Assembleia Geral discute conjuntura nacional, reforma administrativa e cumprimento do acordo de greve

Na manhã desta quarta-feira, 10 de setembro, o SINTEST-RN realizou Assembleia Geral no anfiteatro B do CCET, reunindo a categoria técnico-administrativa da UFRN para debater a conjuntura política, a ameaça da reforma administrativa e o cumprimento do acordo de greve firmado com o governo.

A mesa foi composta por Celita Pessoa, Coordenadora Geral, Áurea Silva, Coordenadora de Finanças, e Rogéria Pereira, Coordenadora da Mulher Trabalhadora. Celita abriu os informes destacando a articulação para formar uma caravana à Brasília em conjunto com outras entidades, mas sem sucesso. Ela também convocou a categoria para participar do seminário sobre a reforma administrativa, organizado pelo SINTEST como parte da Paralisação de 48h, que acontece nesta quinta (11). Em seguida, Áurea apresentou relatos da última Plenária da FASUBRA.

Outros informes abordaram temas como a luta pelo fim da violência contra as mulheres, haja vista os casos recentes de feminicídio no Rio Grande do Norte, e a denúncia do genocídio em curso na Palestina com um convite à categoria para participar do ato “Palestina Livre” no dia 13 de setembro, às 14h30, em frente ao Midway Mall.

O servidor Viktor Gruska, membro da CNSC, trouxe informes sobre a nota técnica do MGI que ameaça a aceleração da progressão do PCCTAE, conquista da greve 2024, podendo inclusive exigir a devolução de valores já pagos.

Antes da avaliação de conjuntura, a assembleia realizou um minuto de silêncio pelo falecimento do servidor Octávio Carvalho de Souza Moreira, lotado na Superintendência de Infraestrutura da UFRN e que contribuiu com o movimento sindical, tendo participado da Comissão Eleitoral das Eleições Sindicais do SINTEST-RN em novembro de 2024.
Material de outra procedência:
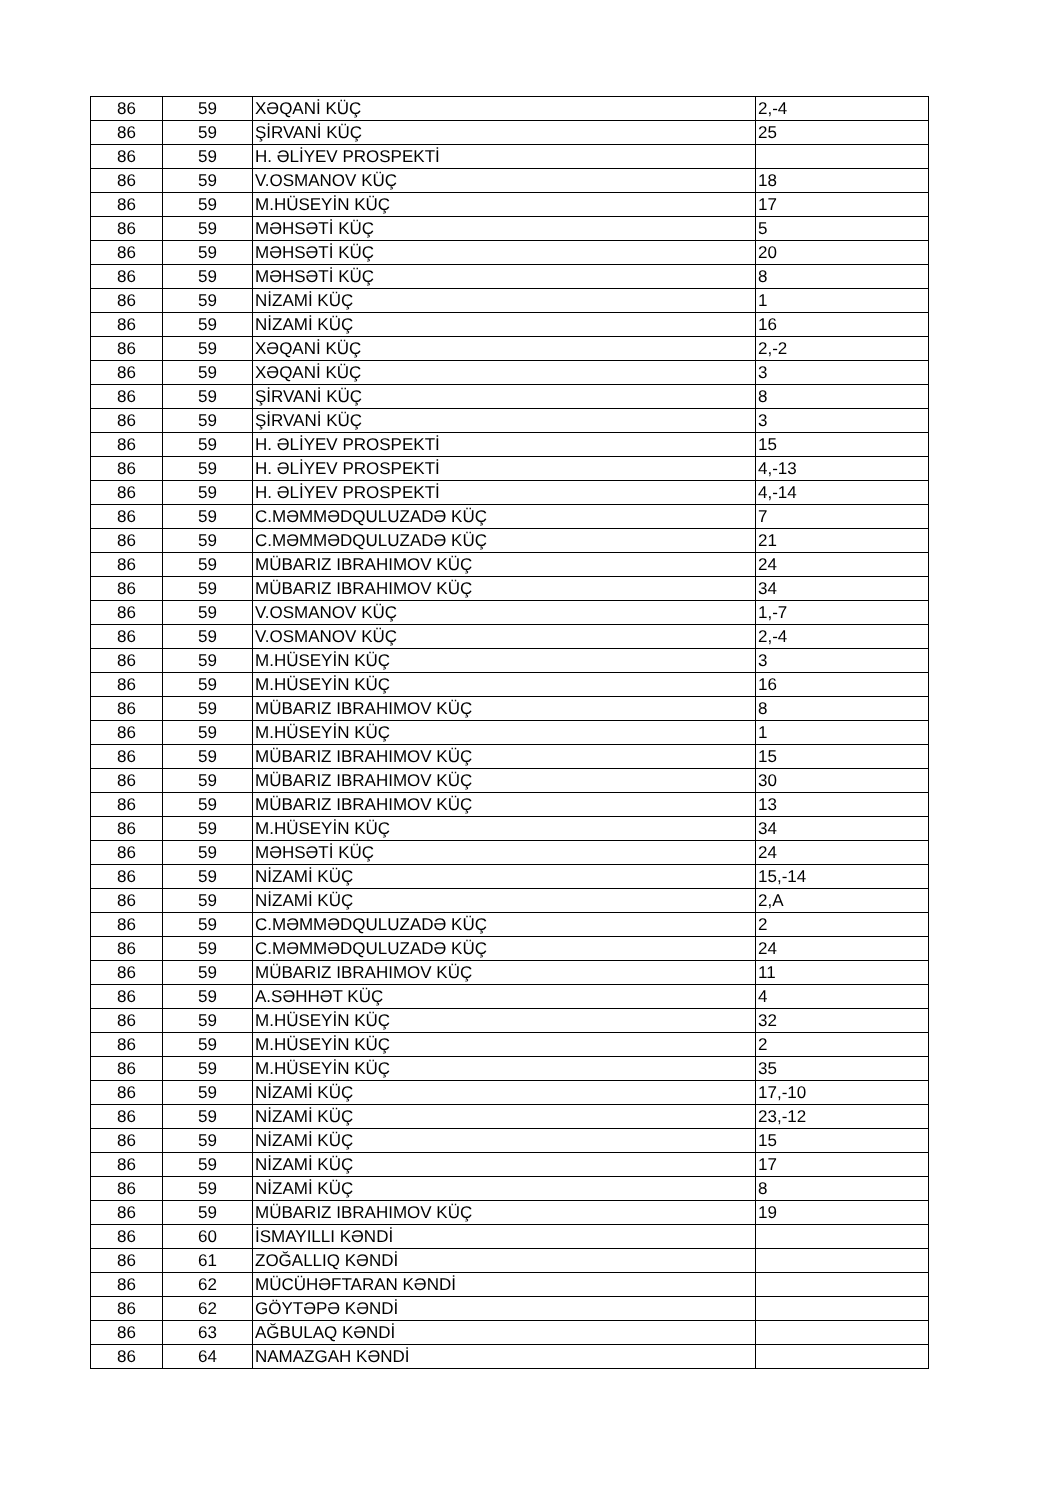| 86 | 59 | XƏQANİ KÜÇ | 2,-4 |
| 86 | 59 | ŞİRVANİ KÜÇ | 25 |
| 86 | 59 | H. ƏLİYEV PROSPEKTİ | |
| 86 | 59 | V.OSMANOV KÜÇ | 18 |
| 86 | 59 | M.HÜSEYİN KÜÇ | 17 |
| 86 | 59 | MƏHSƏTİ KÜÇ | 5 |
| 86 | 59 | MƏHSƏTİ KÜÇ | 20 |
| 86 | 59 | MƏHSƏTİ KÜÇ | 8 |
| 86 | 59 | NİZAMİ KÜÇ | 1 |
| 86 | 59 | NİZAMİ KÜÇ | 16 |
| 86 | 59 | XƏQANİ KÜÇ | 2,-2 |
| 86 | 59 | XƏQANİ KÜÇ | 3 |
| 86 | 59 | ŞİRVANİ KÜÇ | 8 |
| 86 | 59 | ŞİRVANİ KÜÇ | 3 |
| 86 | 59 | H. ƏLİYEV PROSPEKTİ | 15 |
| 86 | 59 | H. ƏLİYEV PROSPEKTİ | 4,-13 |
| 86 | 59 | H. ƏLİYEV PROSPEKTİ | 4,-14 |
| 86 | 59 | C.MƏMMƏDQULUZADƏ KÜÇ | 7 |
| 86 | 59 | C.MƏMMƏDQULUZADƏ KÜÇ | 21 |
| 86 | 59 | MÜBARIZ IBRAHIMOV KÜÇ | 24 |
| 86 | 59 | MÜBARIZ IBRAHIMOV KÜÇ | 34 |
| 86 | 59 | V.OSMANOV KÜÇ | 1,-7 |
| 86 | 59 | V.OSMANOV KÜÇ | 2,-4 |
| 86 | 59 | M.HÜSEYİN KÜÇ | 3 |
| 86 | 59 | M.HÜSEYİN KÜÇ | 16 |
| 86 | 59 | MÜBARIZ IBRAHIMOV KÜÇ | 8 |
| 86 | 59 | M.HÜSEYİN KÜÇ | 1 |
| 86 | 59 | MÜBARIZ IBRAHIMOV KÜÇ | 15 |
| 86 | 59 | MÜBARIZ IBRAHIMOV KÜÇ | 30 |
| 86 | 59 | MÜBARIZ IBRAHIMOV KÜÇ | 13 |
| 86 | 59 | M.HÜSEYİN KÜÇ | 34 |
| 86 | 59 | MƏHSƏTİ KÜÇ | 24 |
| 86 | 59 | NİZAMİ KÜÇ | 15,-14 |
| 86 | 59 | NİZAMİ KÜÇ | 2,A |
| 86 | 59 | C.MƏMMƏDQULUZADƏ KÜÇ | 2 |
| 86 | 59 | C.MƏMMƏDQULUZADƏ KÜÇ | 24 |
| 86 | 59 | MÜBARIZ IBRAHIMOV KÜÇ | 11 |
| 86 | 59 | A.SƏHHƏT KÜÇ | 4 |
| 86 | 59 | M.HÜSEYİN KÜÇ | 32 |
| 86 | 59 | M.HÜSEYİN KÜÇ | 2 |
| 86 | 59 | M.HÜSEYİN KÜÇ | 35 |
| 86 | 59 | NİZAMİ KÜÇ | 17,-10 |
| 86 | 59 | NİZAMİ KÜÇ | 23,-12 |
| 86 | 59 | NİZAMİ KÜÇ | 15 |
| 86 | 59 | NİZAMİ KÜÇ | 17 |
| 86 | 59 | NİZAMİ KÜÇ | 8 |
| 86 | 59 | MÜBARIZ IBRAHIMOV KÜÇ | 19 |
| 86 | 60 | İSMAYILLI KƏNDİ | |
| 86 | 61 | ZOĞALLIQ KƏNDİ | |
| 86 | 62 | MÜCÜHƏFTARAN KƏNDİ | |
| 86 | 62 | GÖYTƏPƏ KƏNDİ | |
| 86 | 63 | AĞBULAQ KƏNDİ | |
| 86 | 64 | NAMAZGAH KƏNDİ | |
Na rodada de análises, a conjuntura internacional e nacional destacou os seguintes pontos:
• Os impactos das políticas protecionistas dos EUA, a defesa do fortalecimento do BRICS e o repúdio à defesa da anistia pela extrema direita.
• Alerta para a ampliação da terceirização promovida pela reforma administrativa e a necessidade de unidade na defesa das conquistas da greve.
• Convocação para a audiência pública sobre a reforma administrativa, marcada para esta quinta (11), às 14h,  na Câmara Municipal de Natal.
• A insatisfação com a lentidão do governo em cumprir o acordo de greve, divergindo apenas quanto à forma e ao momento de deflagrar uma nova greve.

A assembleia aprovou:

  • Emissão de nota pública contra o feminicídio em Natal;
  • Envio de ofício às secretarias municipal e estadual da Mulher, cobrando medidas de segurança diante de tantos casos de feminicídio;
  • Participação na audiência pública sobre a reforma administrativa na Câmara Municipal de Natal, nesta quinta, às 14h;
  • Participação no Seminário “A Reforma Administrativa e o Desmonte do Serviço Público”, nesta quinta, 11/09 das 8h às 12h no Anfiteatro B do CCET;
  • Pressão à FASUBRA para realizar acampamento em frente ao Congresso e ocupação do MGI, cobrando o cumprimento do acordo de greve;
  • Realização de nova assembleia, no dia 24 de setembro, com pauta única para discutir a construção da greve nacional junto à FASUBRA.

Paralisação de 48 horas

Celita Pessoa informou que o sindicato já notificou o reitor da UFRN sobre a paralisação de 48 horas, dias 10 e 11 de setembro, em protesto contra a reforma administrativa. Disse também que o registro no ponto será da mesma forma como foi na greve. Por fim, ela informou que o SINTEST faz parte da Frente Potiguar em Defesa do Serviço Público e vêm participando ativamente das reuniões e atos contra a reforma administrativa, convidando a categoria a comparecer e somar-se à luta para barrar os ataques ao funcionalismo público.